Würde mir gerne passend zum neuen PC auch ein Headet zulegen. So der Preisbereich bis max. 100€ wäre nicht schlecht, drunter ist natürlich immer besser 

Jetzt habe ich hier im Forum die Empfehlung für das Sennheiser HD555 gefunden, PCGH schreibt in den Ausgaben, dass das Roccat Kave ganz gut sein soll. Welches ist denn jetzt empfehlenswerter? Wichtig ist mir:


1. Ein Guter Sourround-Klang (gaaanz wichtig!), ich möchte also schon möglichst genau orten können, wo mein Gegner ist.

2. Ein kräftiger aber nicht dröhnender oder übertreibender Bass. Wenn ich dann z.B. auch meinem 32 Zöller ne Explosion sehe, will ich auch, dass ich sie so höre, wie ich sie sehe 

3. Gutes Mikro, also dass man auch über Teamspeak anständig sprechen kann. Muss jetzt kein High-End-Mikro sein, aber vernümpftig sollte es schon sein.

4. Da ich auch etwas Musik höre, sollten auch die restlichen Töne gut kommen, also auch nicht dröhnend und schön klar.

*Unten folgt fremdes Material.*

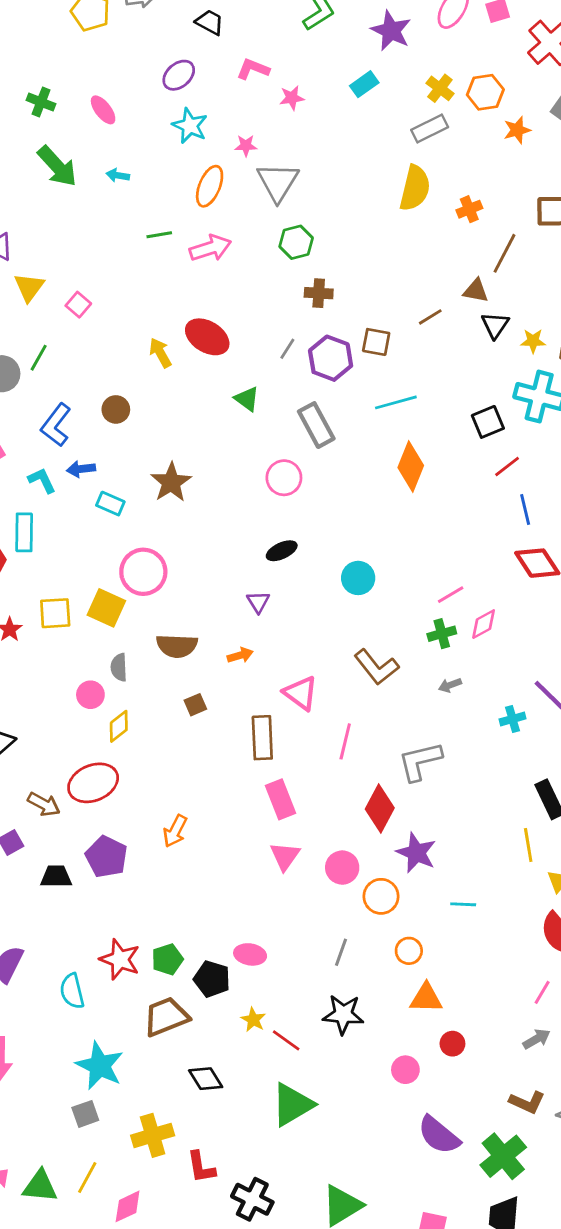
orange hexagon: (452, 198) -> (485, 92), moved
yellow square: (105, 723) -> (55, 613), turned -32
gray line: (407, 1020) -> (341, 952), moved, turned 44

5. Da ich Brillenträger bin, würde es natürlich schon nerven, wenn das Headset so groß ist, dass es auf die Bügel drücken würde, sodass ich also die Brille abnehmen müsste und (kann man sich denken) - unschard spielen ist blöd 



Welches Headset könnt ihr empfehlen?


----------



## whiteWolf86 (9. März 2010)

hi 
muss es wirklich ein headset sein? 
wie wärs mit kopfhörern wie den sennheiser hd 595 ALTERNATE - HARDWARE - PC-Audio - Kopfhörer - Sennheiser HD 595
die stellen jedes hs klanglich in den schatten
zum thema surround bei hs: die gegner kann man mit stereo sogar besser orten als mit diesem achso tollen surround sound, was sowieso kein richtiger raumklang ist
das hd555 hat übrigens stereo wie alle headsets und kopfhörer von sennheiser


----------



## huntertech (9. März 2010)

Ja gut, also zum Thema Headset/Kopfhörer: Da ich auch mit freunden, etc. auch mal im Spiel sprechen will bzw. überhaupt chatten möchte, MUSS ein Mikro schon da sein und entweder gibts so Mikros, die man sich an den Kopfhörer dranmacht oder ich muss doch wieder aufs Headset ausweichen, da ein Tischmikro bei mir keinen Platz hat.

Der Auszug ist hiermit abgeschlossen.